◆ INSTRUCTIONS TO FOLLOW
Transcribe each line of the material exactly as it stands.

--

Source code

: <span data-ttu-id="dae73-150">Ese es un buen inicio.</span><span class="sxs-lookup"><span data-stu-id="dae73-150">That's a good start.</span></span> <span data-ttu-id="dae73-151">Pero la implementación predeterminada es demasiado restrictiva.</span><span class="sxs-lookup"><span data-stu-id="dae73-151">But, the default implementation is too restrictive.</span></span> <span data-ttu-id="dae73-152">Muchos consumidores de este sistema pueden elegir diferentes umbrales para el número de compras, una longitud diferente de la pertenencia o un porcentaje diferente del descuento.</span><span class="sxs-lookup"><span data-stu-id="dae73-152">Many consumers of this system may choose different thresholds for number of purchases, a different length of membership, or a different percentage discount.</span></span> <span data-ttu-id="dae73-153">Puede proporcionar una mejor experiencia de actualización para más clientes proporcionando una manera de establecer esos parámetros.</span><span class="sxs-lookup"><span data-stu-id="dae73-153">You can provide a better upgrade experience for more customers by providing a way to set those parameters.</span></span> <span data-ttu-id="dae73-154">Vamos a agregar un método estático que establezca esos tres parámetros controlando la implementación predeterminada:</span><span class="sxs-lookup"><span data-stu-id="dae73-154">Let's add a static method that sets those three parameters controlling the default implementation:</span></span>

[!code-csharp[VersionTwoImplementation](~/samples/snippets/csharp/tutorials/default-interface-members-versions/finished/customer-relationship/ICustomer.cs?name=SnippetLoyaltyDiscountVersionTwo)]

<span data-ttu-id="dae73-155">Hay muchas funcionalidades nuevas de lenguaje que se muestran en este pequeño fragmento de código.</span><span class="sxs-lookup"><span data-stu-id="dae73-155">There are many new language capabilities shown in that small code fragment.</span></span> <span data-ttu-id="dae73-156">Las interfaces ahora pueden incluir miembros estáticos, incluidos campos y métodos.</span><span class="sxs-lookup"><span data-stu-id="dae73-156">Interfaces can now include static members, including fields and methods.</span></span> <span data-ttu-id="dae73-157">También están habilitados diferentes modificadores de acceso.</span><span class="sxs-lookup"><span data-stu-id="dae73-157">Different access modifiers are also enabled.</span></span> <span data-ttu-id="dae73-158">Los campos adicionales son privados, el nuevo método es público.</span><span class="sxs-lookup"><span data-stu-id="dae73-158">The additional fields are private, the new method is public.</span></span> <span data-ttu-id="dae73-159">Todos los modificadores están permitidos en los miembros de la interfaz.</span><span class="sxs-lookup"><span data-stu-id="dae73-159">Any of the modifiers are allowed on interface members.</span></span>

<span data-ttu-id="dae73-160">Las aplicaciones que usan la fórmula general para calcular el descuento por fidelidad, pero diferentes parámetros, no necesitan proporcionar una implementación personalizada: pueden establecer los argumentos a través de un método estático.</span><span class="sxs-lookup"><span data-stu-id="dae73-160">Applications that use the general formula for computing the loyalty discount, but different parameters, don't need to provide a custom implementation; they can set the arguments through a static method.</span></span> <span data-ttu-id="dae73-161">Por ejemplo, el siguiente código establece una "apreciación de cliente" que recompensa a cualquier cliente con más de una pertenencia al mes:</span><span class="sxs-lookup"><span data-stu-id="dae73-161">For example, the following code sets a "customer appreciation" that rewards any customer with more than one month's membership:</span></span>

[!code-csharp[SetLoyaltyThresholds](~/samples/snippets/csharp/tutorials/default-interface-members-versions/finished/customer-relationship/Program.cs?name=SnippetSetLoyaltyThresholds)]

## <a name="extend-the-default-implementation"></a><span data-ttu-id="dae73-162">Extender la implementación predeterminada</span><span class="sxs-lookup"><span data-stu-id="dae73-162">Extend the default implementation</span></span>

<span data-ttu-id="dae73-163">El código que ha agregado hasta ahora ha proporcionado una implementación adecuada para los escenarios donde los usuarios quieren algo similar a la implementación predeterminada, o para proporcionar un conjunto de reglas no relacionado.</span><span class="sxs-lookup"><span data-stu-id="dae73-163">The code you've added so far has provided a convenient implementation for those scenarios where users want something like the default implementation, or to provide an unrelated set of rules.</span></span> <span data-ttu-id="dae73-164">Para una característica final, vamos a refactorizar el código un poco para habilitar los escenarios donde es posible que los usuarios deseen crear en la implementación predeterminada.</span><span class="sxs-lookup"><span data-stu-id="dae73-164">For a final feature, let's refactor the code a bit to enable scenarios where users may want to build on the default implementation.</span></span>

--

◆ THE ANSWER
Source code

: <span data-ttu-id="dae73-150">Ese es un buen inicio.</span><span class="sxs-lookup"><span data-stu-id="dae73-150">That's a good start.</span></span> <span data-ttu-id="dae73-151">Pero la implementación predeterminada es demasiado restrictiva.</span><span class="sxs-lookup"><span data-stu-id="dae73-151">But, the default implementation is too restrictive.</span></span> <span data-ttu-id="dae73-152">Muchos consumidores de este sistema pueden elegir diferentes umbrales para el número de compras, una longitud diferente de la pertenencia o un porcentaje diferente del descuento.</span><span class="sxs-lookup"><span data-stu-id="dae73-152">Many consumers of this system may choose different thresholds for number of purchases, a different length of membership, or a different percentage discount.</span></span> <span data-ttu-id="dae73-153">Puede proporcionar una mejor experiencia de actualización para más clientes proporcionando una manera de establecer esos parámetros.</span><span class="sxs-lookup"><span data-stu-id="dae73-153">You can provide a better upgrade experience for more customers by providing a way to set those parameters.</span></span> <span data-ttu-id="dae73-154">Vamos a agregar un método estático que establezca esos tres parámetros controlando la implementación predeterminada:</span><span class="sxs-lookup"><span data-stu-id="dae73-154">Let's add a static method that sets those three parameters controlling the default implementation:</span></span>

[!code-csharp[VersionTwoImplementation](~/samples/snippets/csharp/tutorials/default-interface-members-versions/finished/customer-relationship/ICustomer.cs?name=SnippetLoyaltyDiscountVersionTwo)]

<span data-ttu-id="dae73-155">Hay muchas funcionalidades nuevas de lenguaje que se muestran en este pequeño fragmento de código.</span><span class="sxs-lookup"><span data-stu-id="dae73-155">There are many new language capabilities shown in that small code fragment.</span></span> <span data-ttu-id="dae73-156">Las interfaces ahora pueden incluir miembros estáticos, incluidos campos y métodos.</span><span class="sxs-lookup"><span data-stu-id="dae73-156">Interfaces can now include static members, including fields and methods.</span></span> <span data-ttu-id="dae73-157">También están habilitados diferentes modificadores de acceso.</span><span class="sxs-lookup"><span data-stu-id="dae73-157">Different access modifiers are also enabled.</span></span> <span data-ttu-id="dae73-158">Los campos adicionales son privados, el nuevo método es público.</span><span class="sxs-lookup"><span data-stu-id="dae73-158">The additional fields are private, the new method is public.</span></span> <span data-ttu-id="dae73-159">Todos los modificadores están permitidos en los miembros de la interfaz.</span><span class="sxs-lookup"><span data-stu-id="dae73-159">Any of the modifiers are allowed on interface members.</span></span>

<span data-ttu-id="dae73-160">Las aplicaciones que usan la fórmula general para calcular el descuento por fidelidad, pero diferentes parámetros, no necesitan proporcionar una implementación personalizada: pueden establecer los argumentos a través de un método estático.</span><span class="sxs-lookup"><span data-stu-id="dae73-160">Applications that use the general formula for computing the loyalty discount, but different parameters, don't need to provide a custom implementation; they can set the arguments through a static method.</span></span> <span data-ttu-id="dae73-161">Por ejemplo, el siguiente código establece una "apreciación de cliente" que recompensa a cualquier cliente con más de una pertenencia al mes:</span><span class="sxs-lookup"><span data-stu-id="dae73-161">For example, the following code sets a "customer appreciation" that rewards any customer with more than one month's membership:</span></span>

[!code-csharp[SetLoyaltyThresholds](~/samples/snippets/csharp/tutorials/default-interface-members-versions/finished/customer-relationship/Program.cs?name=SnippetSetLoyaltyThresholds)]

## <a name="extend-the-default-implementation"></a><span data-ttu-id="dae73-162">Extender la implementación predeterminada</span><span class="sxs-lookup"><span data-stu-id="dae73-162">Extend the default implementation</span></span>

<span data-ttu-id="dae73-163">El código que ha agregado hasta ahora ha proporcionado una implementación adecuada para los escenarios donde los usuarios quieren algo similar a la implementación predeterminada, o para proporcionar un conjunto de reglas no relacionado.</span><span class="sxs-lookup"><span data-stu-id="dae73-163">The code you've added so far has provided a convenient implementation for those scenarios where users want something like the default implementation, or to provide an unrelated set of rules.</span></span> <span data-ttu-id="dae73-164">Para una característica final, vamos a refactorizar el código un poco para habilitar los escenarios donde es posible que los usuarios deseen crear en la implementación predeterminada.</span><span class="sxs-lookup"><span data-stu-id="dae73-164">For a final feature, let's refactor the code a bit to enable scenarios where users may want to build on the default implementation.</span></span>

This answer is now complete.